Mark Rothko’s ‘Blue over Red’ from 1953 marks the peak of the artist’s most critical period of development in the first half of the 1950’s when he pioneered his signature style of abstraction.
A year before it was painted, Rothko moved his studio to West 53rd Street, down the block from the Museum of Modern Art (MOMA). Sunlight poured into his new studio, bathing it in shifting hues of intense yellow and orange, which may have inspired ‘Blue over Red’ and his other brightly-colored paintings of that period.
Henri Matisse could have been another influence on Rothko. Matisse’s ‘The Red Studio’ (painted in 1911) went on permanent display at MOMA in 1949 and can still be viewed today at the newly-opened museum. Although perhaps a coincidence, Rothko’s titling of his painting highlights the artist’s commitment to color and may be nod to Matisse’s own masterpiece.

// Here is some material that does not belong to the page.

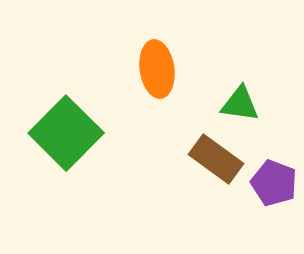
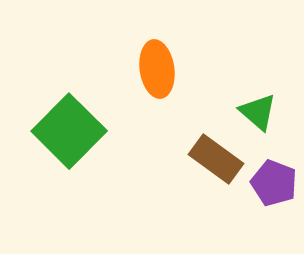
green triangle: moved 18 px right, 8 px down; rotated 33 degrees clockwise
green square: moved 3 px right, 2 px up
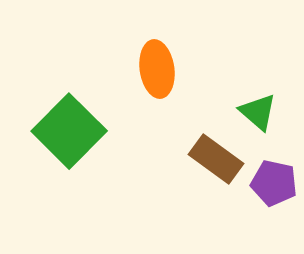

Typical of Rothko’s paintings, ‘Blue over Red’ occupies a large canvas of slightly more than six by seven feet and should be viewed from a distance. While one may be enthralled by the bright colors of the work, Rothko often reminds his viewers that color is merely a means for him to express ‘basic human emotions’ that are existential even religious in nature.
“People who weep before my pictures are having the same religious experience I had when I painted them. And if you are moved only by their color relationships, then you miss the point.”